Another complementary approach to deal with the high dimensionality of the data is to perform an unsupervised feature selection and pattern recognition across large number of samples. Highly variable genes might be selected before downstream analysis. High dimensionality reduction methods could be also applied to shrink the dimensionality while the main latent factors of biological heterogeneity are kept, which may encode the unknown complex biological process (Stein-O’Brien et al. 2018). Unsupervised hierarchical and partitioning clustering methods could be used to classify samples into molecular classes (so-called tumour subtypes) (Golub et al. 1999).
1.3.4 Gene expression signatures and signature matching
Gene expression signatures are defined as a single combined group of genes that define a biological condition (e.g. a disease, a cellular state, or the transcriptome response to a cellular perturbation) or predictive outcome (e.g. patient prognosis, treatment response, etc).
Gene expression signatures can be extracted from differential gene expression analysis (e.g.
a simple linear regression model between disease versus normal condition), high dimensionality reduction methods (latent factors across all samples) and clustering techniques (centroids to classes). The cardinal meaning of these signatures is that they provide an enriched representation of the biology with a small set of genes. This property makes its application generalistic for other similar contexts that follows the same dimensional space, thus the expression of the defined signature could be matched in external sets of samples.
Signature matching is the procedure of calculating the expression of a signature in another set of samples. A common practice is to calculate the enrichment of a signature over the ranking of differentially expressed genes in a given phenotype (Subramanian et al. 2005), or along the ranking of gene expression within a single sample (Barbie et al. 2009). But other approaches have been proposed such as the minimum distance to the centroid or the matrix multiplication of the linear coefficients to the gene-level expression (Golub et al. 1999;
Schubert et al. 2018). Signature matching has been useful for drug response prediction, tumour subtype classification, inference of pathway activities and drug repositioning.

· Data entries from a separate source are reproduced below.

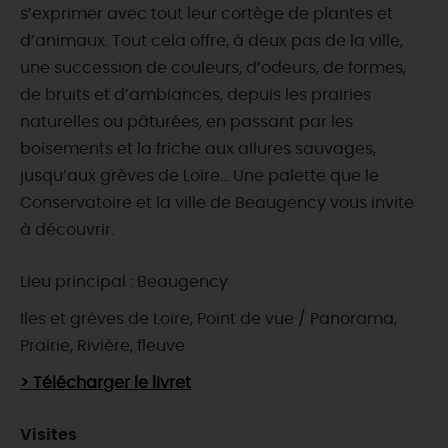
s’exprimer avec tout leur cortège de plantes et
d’animaux. Tout cela offre, à deux pas de la ville,
une succession de couleurs, d’odeurs, de formes,
de bruits et d’ambiances, depuis les prairies
naturelles ou pâturées, en passant par les
boisements et la friche aux allures sauvages,
jusqu’aux grèves de Loire... Une palette que le
Conservatoire et la ville de Beaugency vous invite
à découvrir.
Lieu principal : Beaugency
Iles et grèves de Loire, Point de vue / Panorama,
Prairie, Rivière, fleuve
> Télécharger le livret
Visites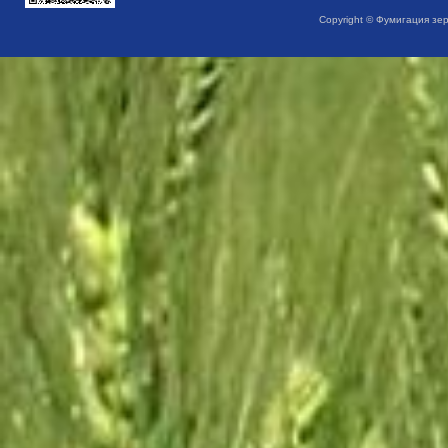
Copyright © Фумигация зе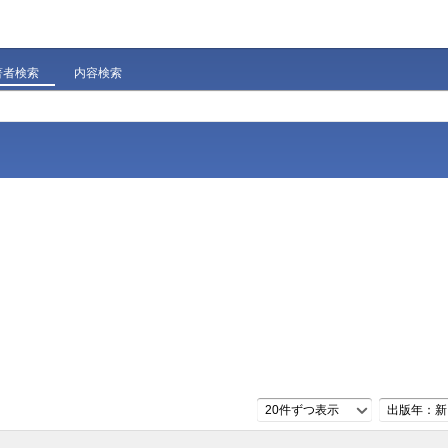
著者検索
内容検索
20件ずつ表示
出版年：新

1.4 Source for large collections of tumour profiles
1.4.1 International cancer consortiums
The Cancer Genome Atlas (TCGA) is a consortium based on the United States that aims to analyze the molecular profile of primary tumours and metastatic tumours at the different molecular layers (genome, transcriptome, epigenome, etc) (Cancer Genome Atlas Research Network et al. 2013). First release included up to ~3400 tumours that belonged to 12 tumour types in 2013, which has been extended to 33 tumour types in the latest releases (2017).
The Genomics Data Common powered by the NCI is the official data portal to download the TCGA data (Grossman et al. 2016).